We all know that arts and crafts can get messy and potentially frustrating for mums who aren’t artistically inclined. And there’s nothing more exasperating that setting kids up with craft activities that you think will entertain them for a solid hour or two, only to have them tugging on your arm within 5 minutes. But mindful colouring is a simple activity that you can do TOGETHER with your kids as part of an intentional mindfulness practice. Not only does mindful colouring bring your awareness into the present moment by consciously focussing on the shapes and patterns on the page, but it also reduces anxiety and stress (by reducing the thoughts of a restless mind), which ultimately serves your mental health. In fact, mindful colouring has been scientifically proven to induce relaxation and is considered a form of meditation and spiritual practice, especially if you are colouring in sacred shapes such as mandalas. What’s more, it’s fun, cheap and accessible any time of day. So go buy a mindful colouring book pronto!

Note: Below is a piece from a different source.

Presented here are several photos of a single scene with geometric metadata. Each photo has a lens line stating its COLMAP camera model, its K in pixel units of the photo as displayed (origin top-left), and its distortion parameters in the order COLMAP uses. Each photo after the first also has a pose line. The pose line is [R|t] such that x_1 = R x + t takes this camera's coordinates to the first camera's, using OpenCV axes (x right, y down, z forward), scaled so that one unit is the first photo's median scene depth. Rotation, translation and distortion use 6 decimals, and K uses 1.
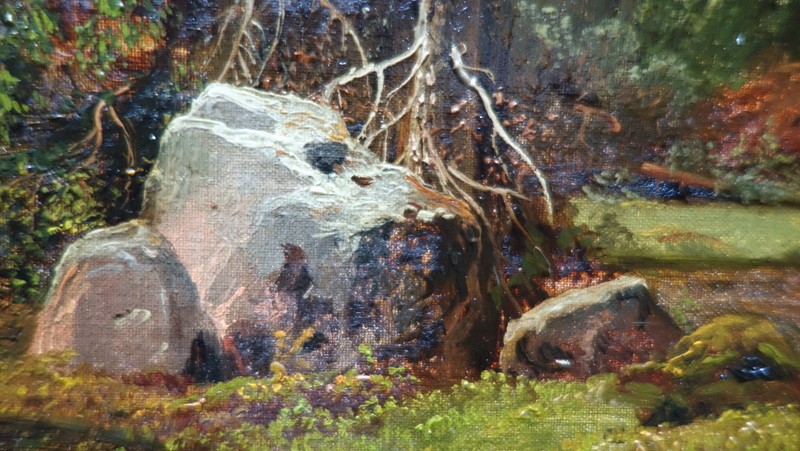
lens RADIAL K [[649.2, 0, 401.3], [0, 649.2, 224.0], [0, 0, 1]] dist [0.024873, -0.012993]
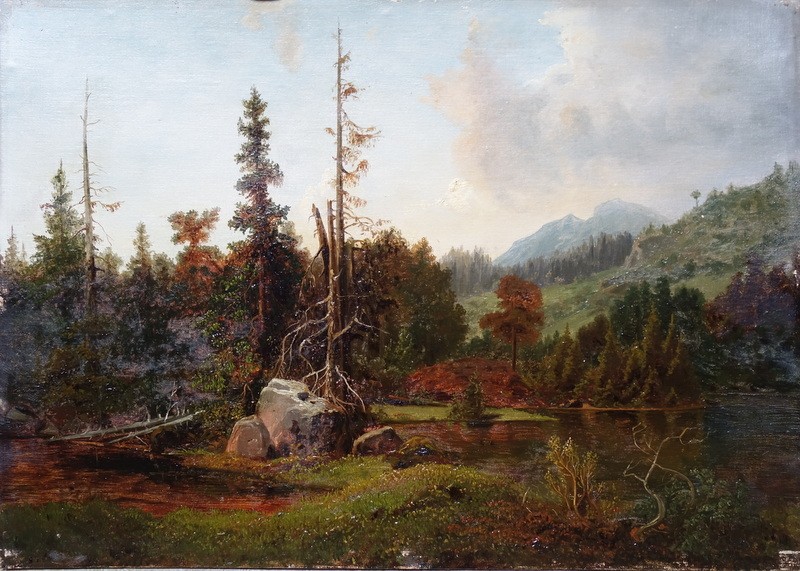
lens RADIAL K [[684.5, 0, 399.1], [0, 684.5, 285.5], [0, 0, 1]] dist [-0.006614, 0.004957]
pose [[0.998256, -0.036995, -0.045997, 0.635561], [0.030933, 0.991528, -0.126158, -0.219876], [0.050275, 0.124515, 0.990943, -2.940349]]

Mindful breath is a meditation in itself and is a fantastic way to calm your nerves. Most of us are in the bad habit of shallow ‘mouth breathing’ (also known as thoracic breathing) which triggers the sympathetic nervous system (the body’s ‘fight or flight response) – which in turn stimulates a stress response in the body. Yet the simple act of putting your hands on your belly and taking 3 deep breaths into your diaphragm (in through the nose, out through the mouth) can work wonders on stress levels. Scientifically speaking, diaphragmatic breathing helps lower blood pressure, reduces your heart rate, relaxes muscles and increases energy levels (due to more oxygenated blood reaching the brain). It does this by triggering the parasympathetic nervous system (the body’s ‘rest & digest system), which helps you move from a state of alertness to a state of calm. So…take 5 to practice some ‘belly breathing’. And teach your kids to do it with you. Your nervous system will thank you.

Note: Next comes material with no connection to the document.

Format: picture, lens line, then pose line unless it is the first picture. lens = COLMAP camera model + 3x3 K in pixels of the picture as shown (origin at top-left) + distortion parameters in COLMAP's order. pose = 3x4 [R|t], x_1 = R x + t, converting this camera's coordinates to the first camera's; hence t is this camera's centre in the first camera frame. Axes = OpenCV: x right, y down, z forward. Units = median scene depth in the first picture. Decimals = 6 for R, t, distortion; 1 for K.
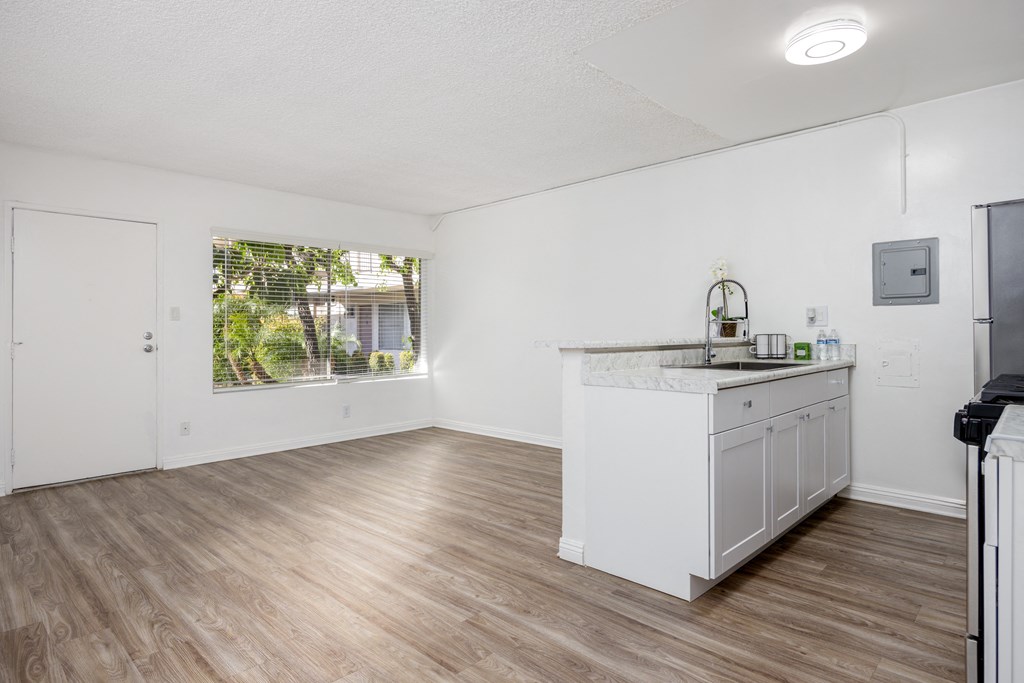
lens RADIAL K [[576.4, 0, 508.0], [0, 576.4, 329.8], [0, 0, 1]] dist [-0.003023, -0.003589]
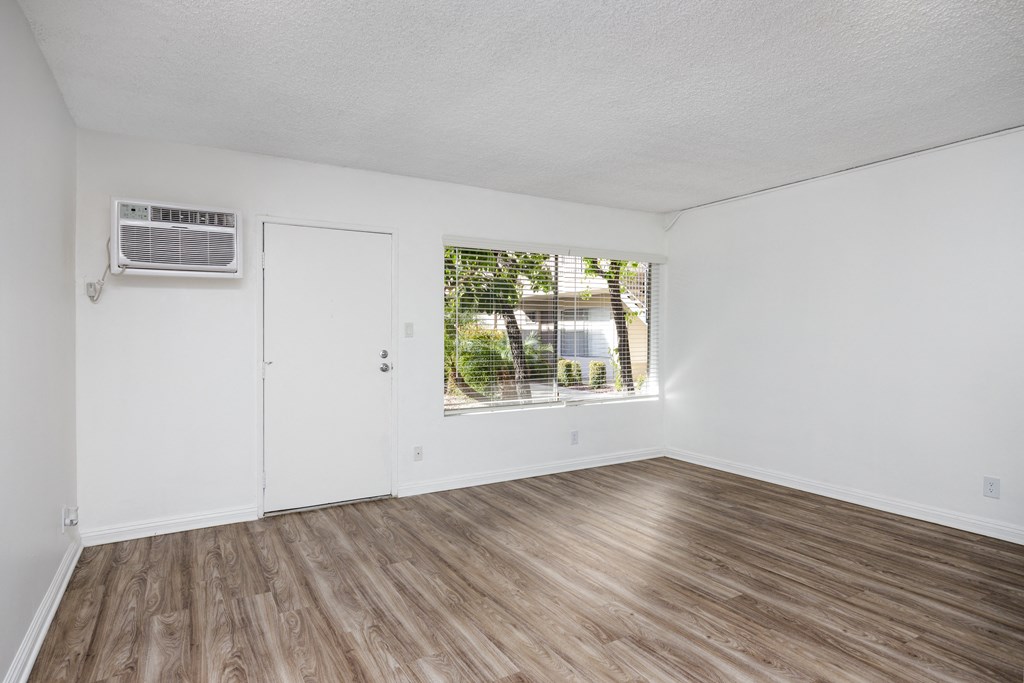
lens RADIAL K [[571.8, 0, 512.0], [0, 571.8, 341.5], [0, 0, 1]] dist [-0.002076, -0.000188]
pose [[0.965157, 0.010020, -0.261480, -0.214296], [-0.005420, 0.999818, 0.018308, -0.033137], [0.261616, -0.016253, 0.965035, 0.185923]]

Even if you’re not a Martha Stewart in the kitchen, one thing most people can do is bake. Whether it’s bread, cupcakes, or simple bite sized snacks, kids love getting their hands dirty in bowls of flour. The key to making this a family-friendly activity (and time killer!) is getting your children involved so they are doing the measuring, egg-cracking and mixing. Even if things get a bit messy, it gives them a chance to learn about ingredients and teaches them life-long culinary skills. The best part? Creating yummy food that kids can nibble on between meals.